=== 文档节选 ===
• [HDU4316]Mission Impossible(计算几何/凸包/半平面交)


    题目链接:

    HDU4316

    计算几何太duliu了~

    题目大意:空间中有一个物体,上空有(3)个摄像头拍摄地面,求摄像头公共盲区面积大小

    首先求出每一个摄像头的盲区:

    将物体的每一个点投影到地面再求凸包即可。

    然后将(3)个凸包的每一条边都拿来一起做一次半平面交,求出公共盲区

    最后三角剖分求面积就好了。

    代码:

    #include <cmath>
    #include <cstdio>
    #include <vector>
    #include <algorithm>
    
    const double Eps=1e-8;
    inline double Abs(double x){return x>=0?x:-x;}
    inline int Sign(double x){return Abs(x)<Eps?0:(x>0?1:-1);}
    
    typedef struct Point
    {
    	double x,y;
    	inline Point operator+(Point o){return (Point){x+o.x,y+o.y};}
    	inline Point operator-(Point o){return (Point){x-o.x,y-o.y};}
    	inline Point operator*(double k){return (Point){x*k,y*k};}
    	inline bool operator<(Point o){return Sign(x-o.x)?x<o.x:y<o.y;}
    	inline bool operator==(Point o){return !Sign(x-o.x)&&!Sign(y-o.y);}
    }Vector;
    inline double Dot(Vector A,Vector B){return A.x*B.x+A.y*B.y;}
    inline double Cross(Vector A,Vector B){return A.x*B.y-A.y*B.x;}
    
    struct Point_3D{double x,y,z;};
    inline Point Projection(Point Light,Point_3D Object)//Object在Light下的投影
    {return Light+((Vector){Object.x,Object.y}-Light)*(100/(100-Object.z));}
    
    struct Line
    {
    	Point p;Vector v;double Ang;Line(){}
    	Line(Point ps,Vector vs):p(ps),v(vs){Ang=atan2(v.y,v.x);}
    	inline bool operator<(Line o){return Ang<o.Ang;}
    };
    
    Point_3D Mac[105];//机器坐标
    Point Camera[5];//摄像头坐标
    
    Point S[105];
    std::vector<Point> Convex_Hull(std::vector<Point> p)//求凸包
    {
    	std::vector<Point> Ans;
    	std::sort(p.begin(),p.end());
    	int n=std::unique(p.begin(),p.end())-p.begin(),Sn=0;
    	for(int i=0;i<=n-1;S[++Sn]=p[i++])
=== 条目列表 ===
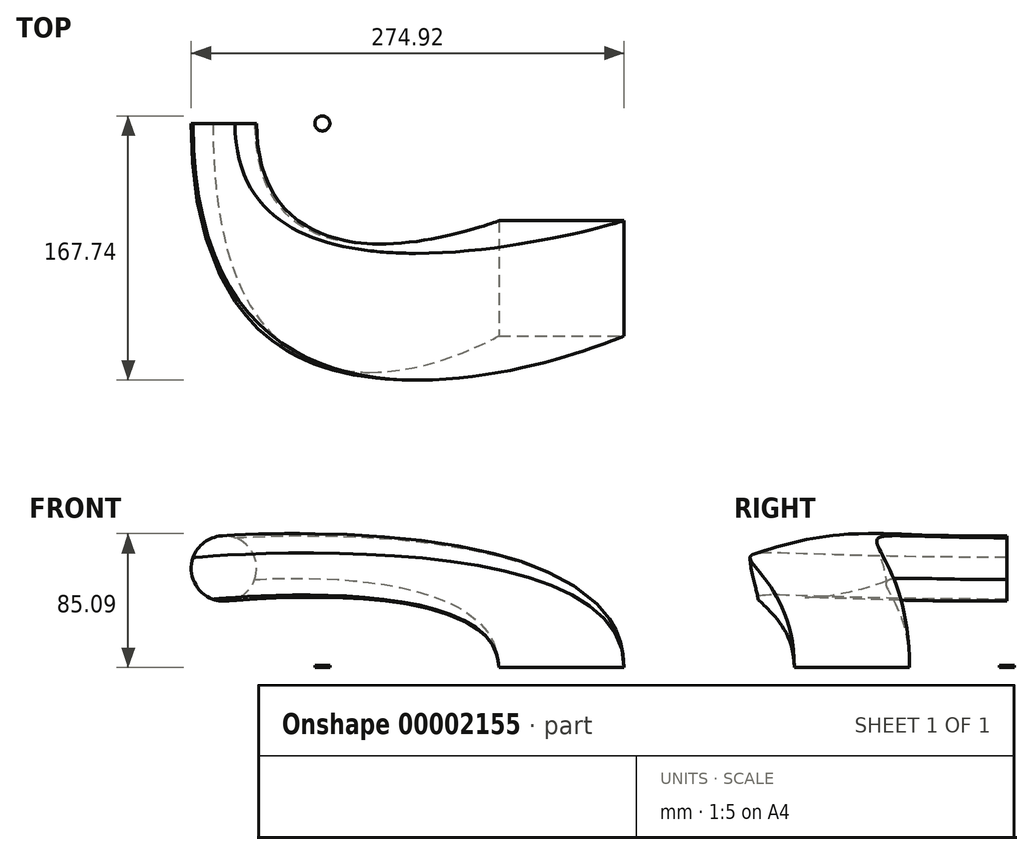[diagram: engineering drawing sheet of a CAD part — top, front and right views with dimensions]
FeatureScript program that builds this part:
annotation { "Feature Type Name" : "Feature", "Feature Type Description" : "" }
export const myFeature = defineFeature(function(context is Context, id is Id, definition is map)
    precondition{}
    {
        {
            var Q0;
            Q0=qCreatedBy(makeId("Top.planeOp"),FACE);
            var sketch = newSketch(context, id + "F0", { "sketchPlane" : qUnion([Q0])});
            skCircle(sketch, "E0", {"center": v(0, 0) * mm, "radius": 4.76 * mm});
            skSolve(sketch);
        }
        {
            var Q0;
            Q0 = qSketchRegion(id + "F0", true);
            extrude(context, id + "F1", {"entities" : qUnion([Q0]), "depth" : 1.27 * mm});
        }
        {
            var Q0;
            Q0=qCreatedBy(makeId("Front.planeOp"),FACE);
            var sketch = newSketch(context, id + "F2", { "sketchPlane" : qUnion([Q0])});
            skCircle(sketch, "E1", {"center": v(-62.5, 62.9) * mm, "radius": 20.75 * mm});
            skSolve(sketch);
        }
        {
            var Q0;
            Q0=qCreatedBy(makeId("Top.planeOp"),FACE);
            var sketch = newSketch(context, id + "F3", { "sketchPlane" : qUnion([Q0])});
            skLineSegment(sketch, "E2.bottom", {"start": v(112.08, -61.77) * mm, "end": v(191.66, -61.77) * mm});
            skLineSegment(sketch, "E2.top", {"start": v(112.08, -134.9) * mm, "end": v(191.66, -134.9) * mm});
            skLineSegment(sketch, "E2.left", {"start": v(112.08, -61.77) * mm, "end": v(112.08, -134.9) * mm});
            skLineSegment(sketch, "E2.right", {"start": v(191.66, -61.77) * mm, "end": v(191.66, -134.9) * mm});
            skSolve(sketch);
        }
        {
            var Q0;
            Q0=makeQuery(id+"F2.imprint","IMPRINT",FACE,{"disambiguationData":[TD([[makeQuery(id+"F2.imprint","IMPRINT",EDGE,{"derivedFrom":sQuery(id+"F2.wireOp",EDGE,"E1")}),1.0]])]});
            var Q1;
            Q1=makeQuery(id+"F3.imprint","IMPRINT",FACE,{"disambiguationData":[TD([[makeQuery(id+"F3.imprint","IMPRINT",EDGE,{"derivedFrom":sQuery(id+"F3.wireOp",EDGE,"E2.bottom")}),-1.0]])]});
            loft(context, id + "F4", {"sheetProfilesArray" : [{ "sheetProfileEntities" : qUnion([Q0]) }, { "sheetProfileEntities" : qUnion([Q1]) }], "startCondition" : LoftEndDerivativeType.NORMAL_TO_PROFILE, "startMagnitude" : 5, "endCondition" : LoftEndDerivativeType.NORMAL_TO_PROFILE, "endMagnitude" : 3});
        }
    });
===
→ **题目要求**:
能否把这篇HDU4316题解中以含有“计算几何太duliu了~”的字句开头、到“最后三角剖分求面积就好了。”为止的那一段一字不改地输出? 以上条目取自另一出处。

→ **完整解答**:
计算几何太duliu了~

    题目大意:空间中有一个物体,上空有(3)个摄像头拍摄地面,求摄像头公共盲区面积大小

    首先求出每一个摄像头的盲区:

    将物体的每一个点投影到地面再求凸包即可。

    然后将(3)个凸包的每一条边都拿来一起做一次半平面交,求出公共盲区

    最后三角剖分求面积就好了。